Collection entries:
═══

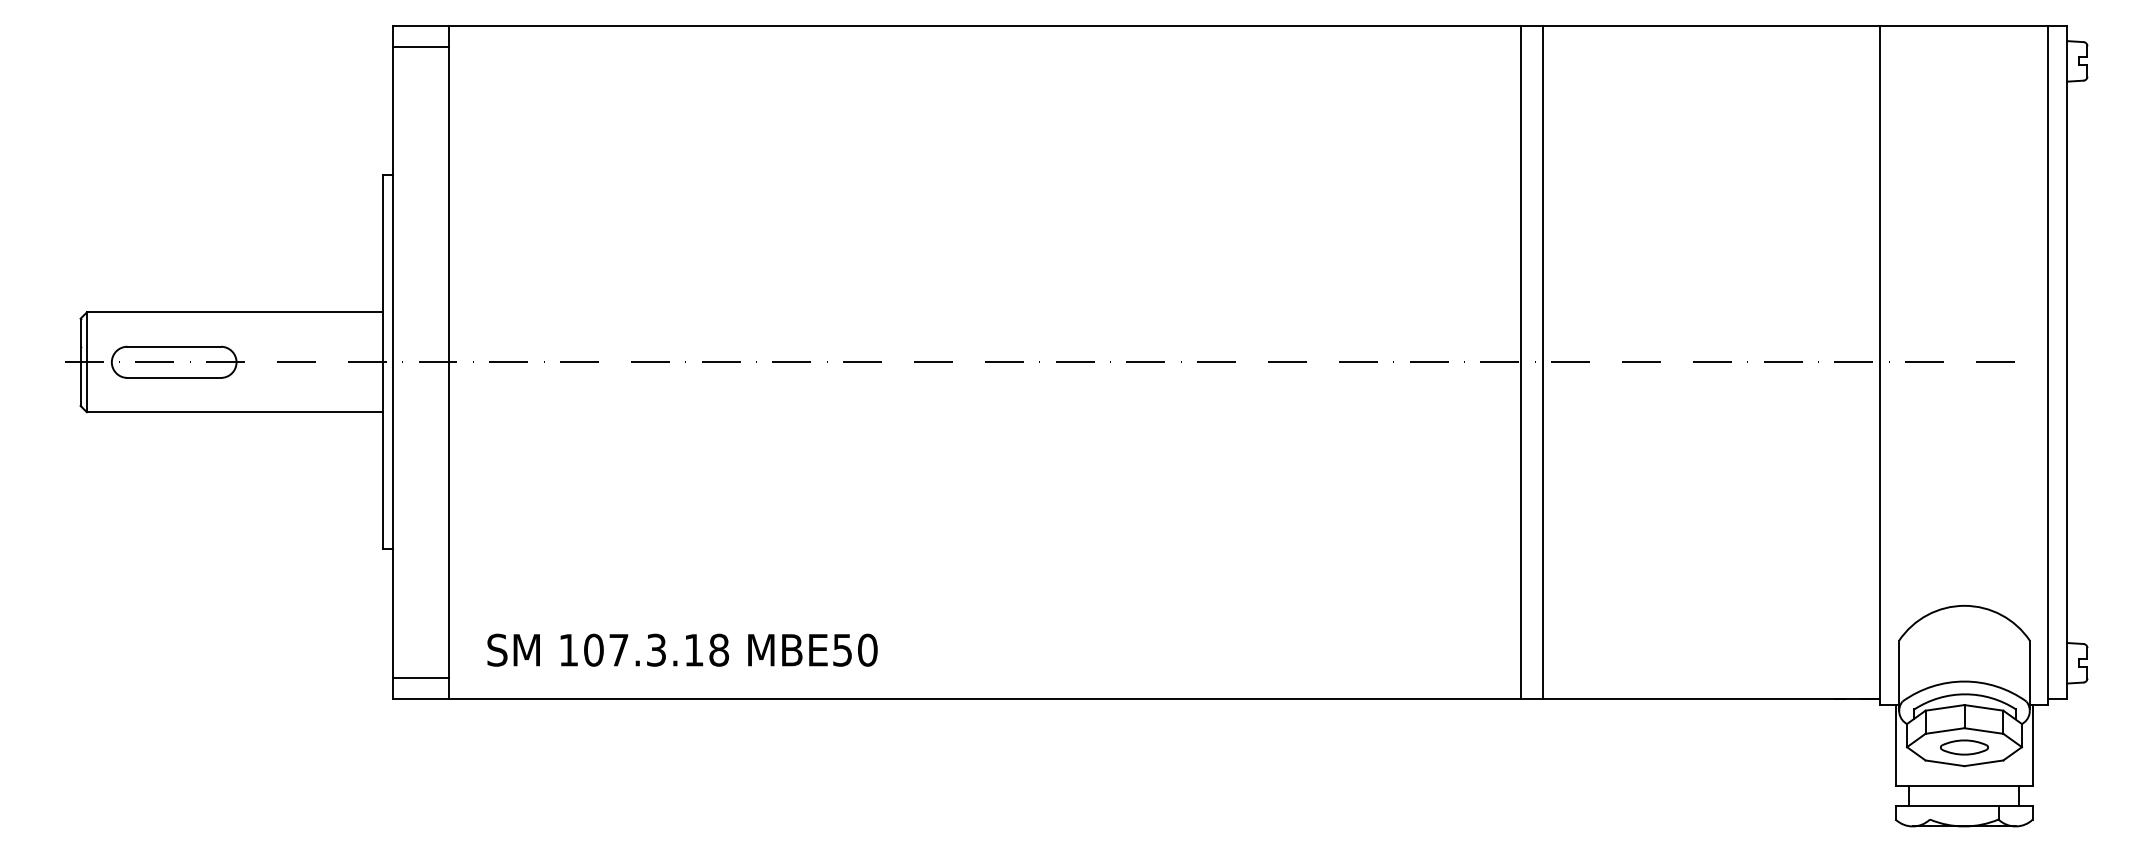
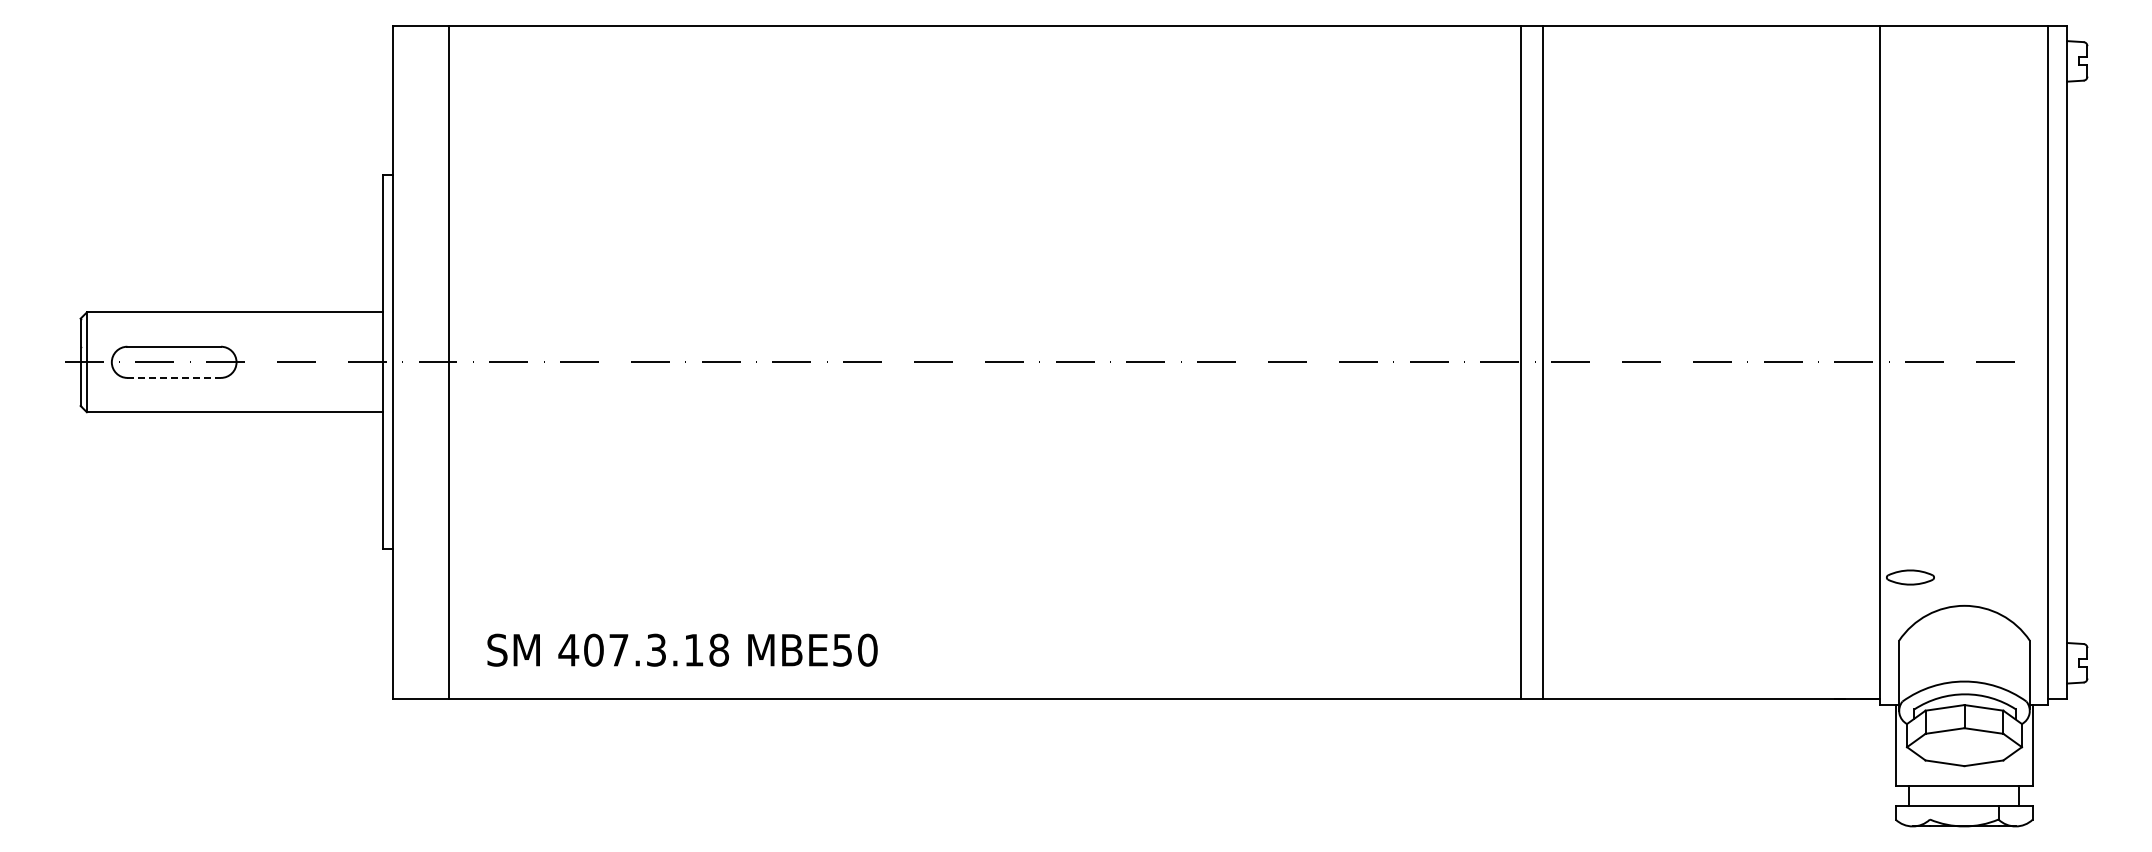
line at (420, 46): present -> none
line at (174, 377): solid -> dashed
text at (568, 650): 107.3.18 -> 407.3.18
line at (420, 677): present -> none
part at (1964, 747) position: (1964, 747) -> (1910, 577)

═══

• **What is required**
Rewrite all the records above with "present" swapped for "shown", changing nothing else. Omit the picture lines.

• **Expected answer**
line at (420, 46): shown -> none
line at (174, 377): solid -> dashed
text at (568, 650): 107.3.18 -> 407.3.18
line at (420, 677): shown -> none
part at (1964, 747) position: (1964, 747) -> (1910, 577)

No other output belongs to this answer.